• **Problem details**
Only the line containing "left elbow: (506, 220)" and the lines after it, through the end of the data below, are to be returned, each exactly as it stands.

• **Source data**
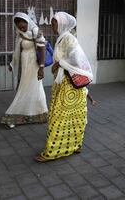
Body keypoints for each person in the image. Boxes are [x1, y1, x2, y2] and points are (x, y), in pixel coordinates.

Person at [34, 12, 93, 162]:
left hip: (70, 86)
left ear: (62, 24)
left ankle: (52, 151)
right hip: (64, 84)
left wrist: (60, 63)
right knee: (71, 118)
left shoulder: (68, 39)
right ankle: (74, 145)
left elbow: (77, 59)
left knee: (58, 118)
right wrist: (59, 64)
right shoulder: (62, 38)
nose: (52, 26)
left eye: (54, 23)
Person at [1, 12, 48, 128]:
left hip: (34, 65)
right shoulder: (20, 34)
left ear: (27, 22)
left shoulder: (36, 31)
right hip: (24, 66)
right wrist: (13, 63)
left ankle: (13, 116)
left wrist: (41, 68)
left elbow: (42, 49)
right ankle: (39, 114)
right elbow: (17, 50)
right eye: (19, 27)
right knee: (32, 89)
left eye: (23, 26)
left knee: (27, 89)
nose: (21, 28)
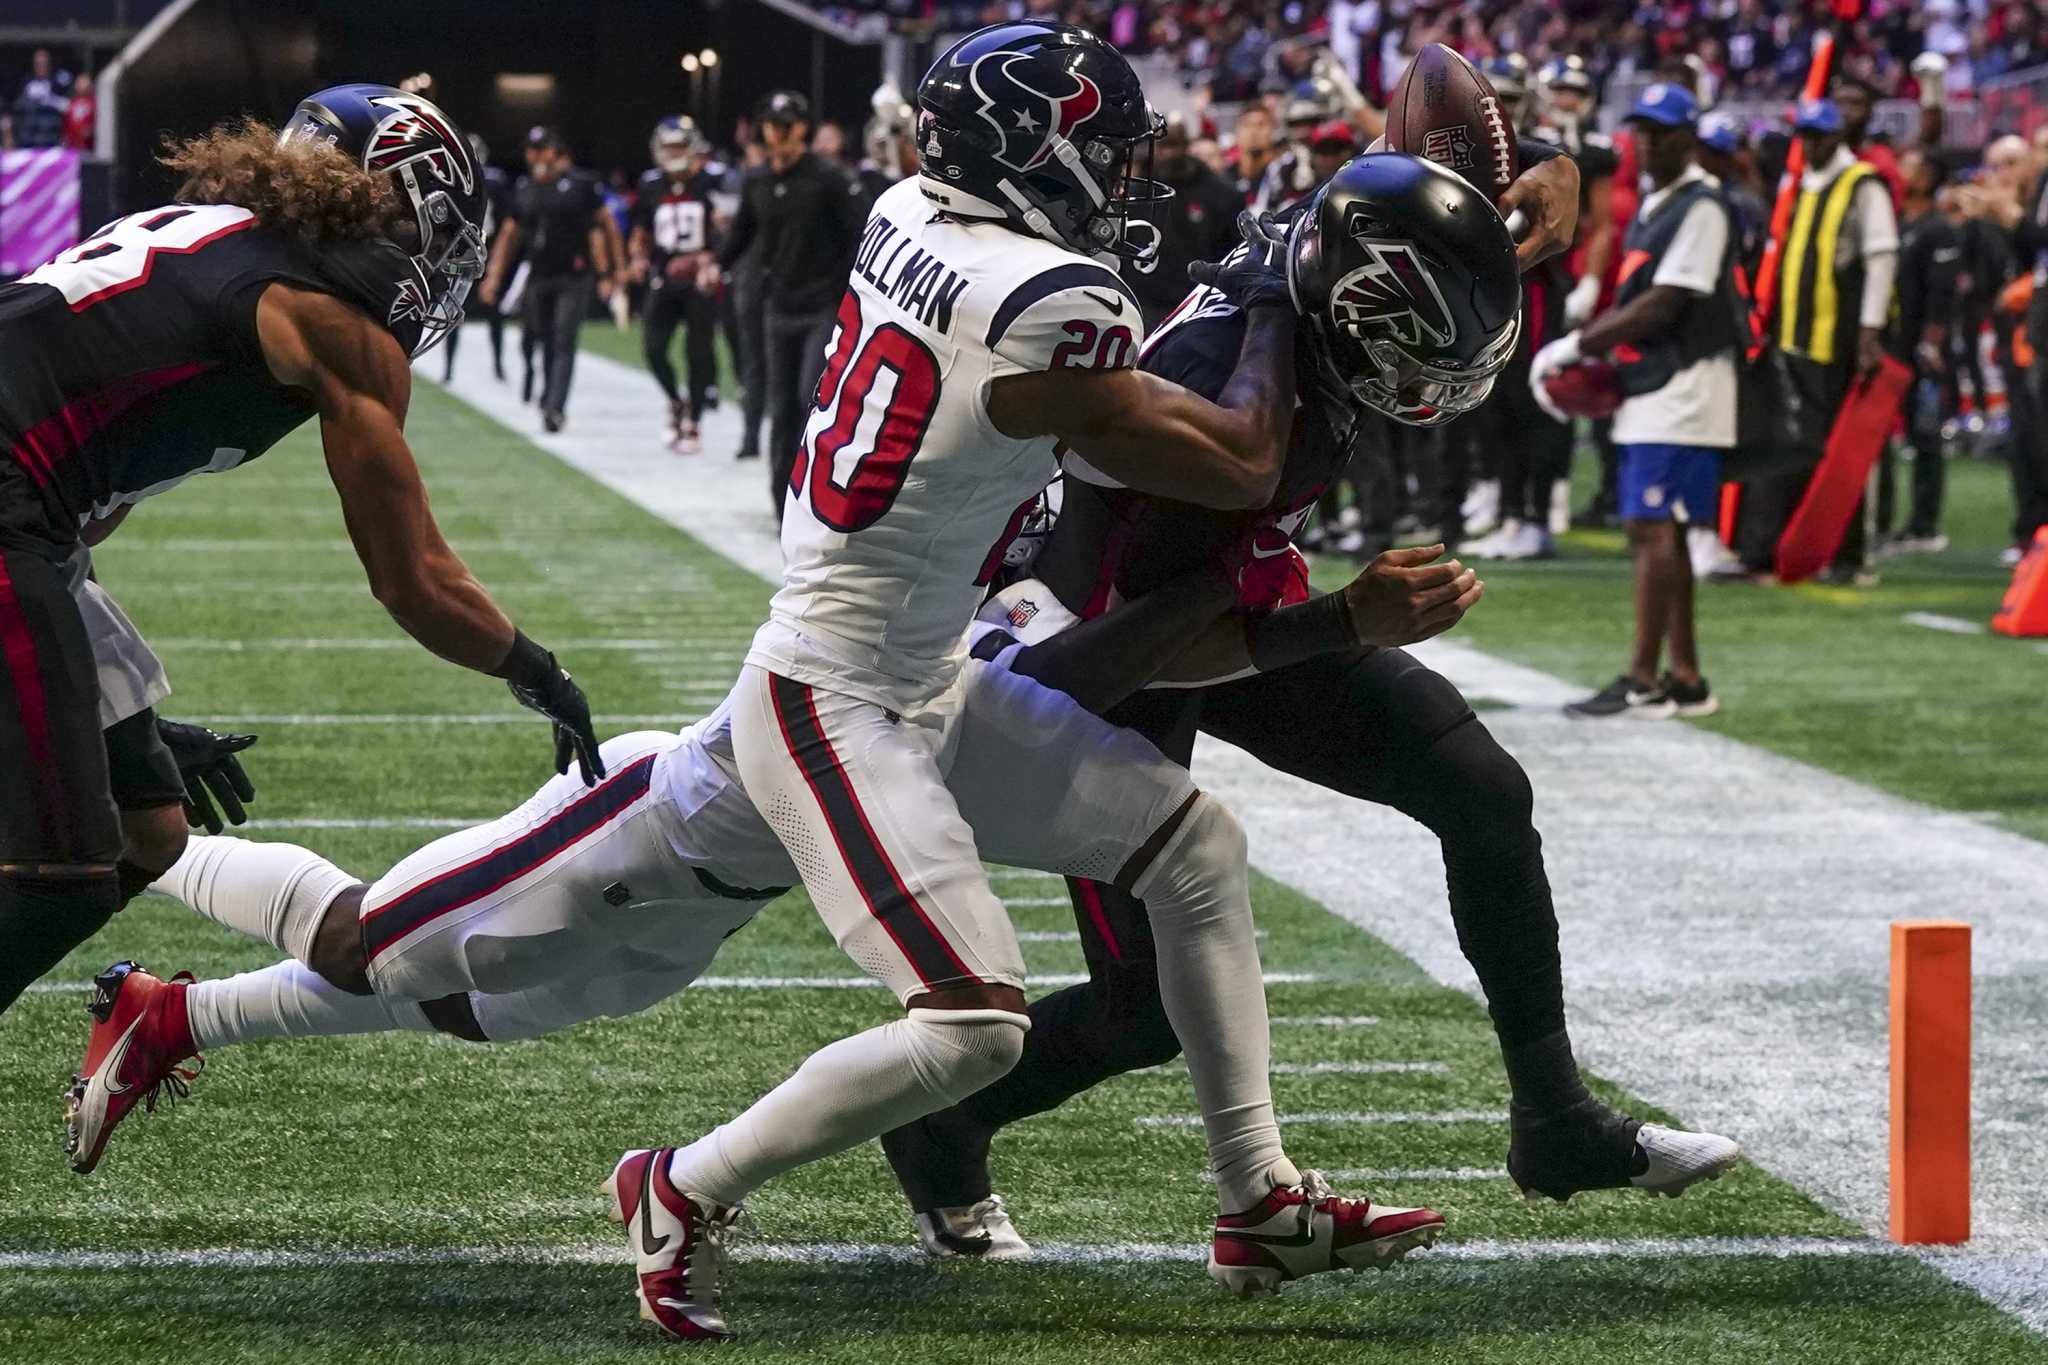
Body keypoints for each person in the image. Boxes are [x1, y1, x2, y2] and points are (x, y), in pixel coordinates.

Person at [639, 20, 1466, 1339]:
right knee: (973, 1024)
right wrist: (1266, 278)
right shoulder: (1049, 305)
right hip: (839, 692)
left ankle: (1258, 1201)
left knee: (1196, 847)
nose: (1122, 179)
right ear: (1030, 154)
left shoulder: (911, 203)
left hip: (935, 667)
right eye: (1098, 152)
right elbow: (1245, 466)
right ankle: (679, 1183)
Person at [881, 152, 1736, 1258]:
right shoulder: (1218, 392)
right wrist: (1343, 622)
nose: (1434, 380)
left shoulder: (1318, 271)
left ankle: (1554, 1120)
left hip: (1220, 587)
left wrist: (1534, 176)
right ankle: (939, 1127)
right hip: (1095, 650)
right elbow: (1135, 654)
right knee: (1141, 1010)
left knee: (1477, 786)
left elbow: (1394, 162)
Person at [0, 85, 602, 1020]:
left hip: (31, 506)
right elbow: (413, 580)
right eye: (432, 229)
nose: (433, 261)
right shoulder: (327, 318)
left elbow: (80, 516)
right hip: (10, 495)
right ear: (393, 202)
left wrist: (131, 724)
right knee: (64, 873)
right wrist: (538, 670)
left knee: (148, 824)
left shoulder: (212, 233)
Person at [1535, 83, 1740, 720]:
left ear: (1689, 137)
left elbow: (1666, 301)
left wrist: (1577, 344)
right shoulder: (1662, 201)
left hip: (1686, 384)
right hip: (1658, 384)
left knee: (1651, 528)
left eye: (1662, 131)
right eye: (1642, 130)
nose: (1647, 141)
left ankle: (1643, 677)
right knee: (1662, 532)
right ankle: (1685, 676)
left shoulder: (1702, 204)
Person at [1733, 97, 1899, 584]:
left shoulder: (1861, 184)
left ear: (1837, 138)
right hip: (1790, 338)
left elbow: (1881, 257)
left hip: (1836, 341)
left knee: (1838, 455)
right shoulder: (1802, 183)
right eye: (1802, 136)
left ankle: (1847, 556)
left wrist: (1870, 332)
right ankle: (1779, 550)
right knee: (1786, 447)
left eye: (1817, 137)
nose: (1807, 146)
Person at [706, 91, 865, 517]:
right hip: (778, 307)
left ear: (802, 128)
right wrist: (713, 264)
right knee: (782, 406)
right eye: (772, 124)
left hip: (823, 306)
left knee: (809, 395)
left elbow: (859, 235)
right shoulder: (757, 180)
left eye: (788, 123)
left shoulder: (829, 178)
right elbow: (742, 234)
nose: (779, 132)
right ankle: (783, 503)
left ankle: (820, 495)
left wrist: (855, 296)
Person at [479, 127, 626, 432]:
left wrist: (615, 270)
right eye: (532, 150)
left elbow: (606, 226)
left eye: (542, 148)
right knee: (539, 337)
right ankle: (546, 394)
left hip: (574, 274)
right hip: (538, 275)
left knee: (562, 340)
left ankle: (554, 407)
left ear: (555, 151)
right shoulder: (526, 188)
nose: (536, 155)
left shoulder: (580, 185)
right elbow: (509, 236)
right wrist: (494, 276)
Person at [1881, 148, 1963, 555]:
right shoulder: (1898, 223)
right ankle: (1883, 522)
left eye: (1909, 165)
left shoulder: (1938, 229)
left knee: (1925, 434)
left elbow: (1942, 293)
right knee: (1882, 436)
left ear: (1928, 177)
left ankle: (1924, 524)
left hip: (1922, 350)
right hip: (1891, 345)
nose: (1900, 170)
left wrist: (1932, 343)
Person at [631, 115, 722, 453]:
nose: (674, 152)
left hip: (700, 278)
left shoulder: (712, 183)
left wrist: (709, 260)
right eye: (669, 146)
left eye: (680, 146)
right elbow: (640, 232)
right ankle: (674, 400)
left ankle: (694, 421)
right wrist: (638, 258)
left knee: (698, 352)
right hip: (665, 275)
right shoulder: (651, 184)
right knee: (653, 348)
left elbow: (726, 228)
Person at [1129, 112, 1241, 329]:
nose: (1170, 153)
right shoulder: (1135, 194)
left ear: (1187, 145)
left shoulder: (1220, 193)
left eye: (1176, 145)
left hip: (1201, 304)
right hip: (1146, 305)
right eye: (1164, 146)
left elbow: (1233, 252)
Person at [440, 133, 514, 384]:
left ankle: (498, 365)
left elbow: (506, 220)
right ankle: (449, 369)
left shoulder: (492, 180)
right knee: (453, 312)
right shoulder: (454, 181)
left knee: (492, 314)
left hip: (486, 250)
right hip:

• **Exercise result**
left elbow: (506, 220)
right ankle: (449, 369)
left shoulder: (492, 180)
right knee: (453, 312)
right shoulder: (454, 181)
left knee: (492, 314)
left hip: (486, 250)
right hip:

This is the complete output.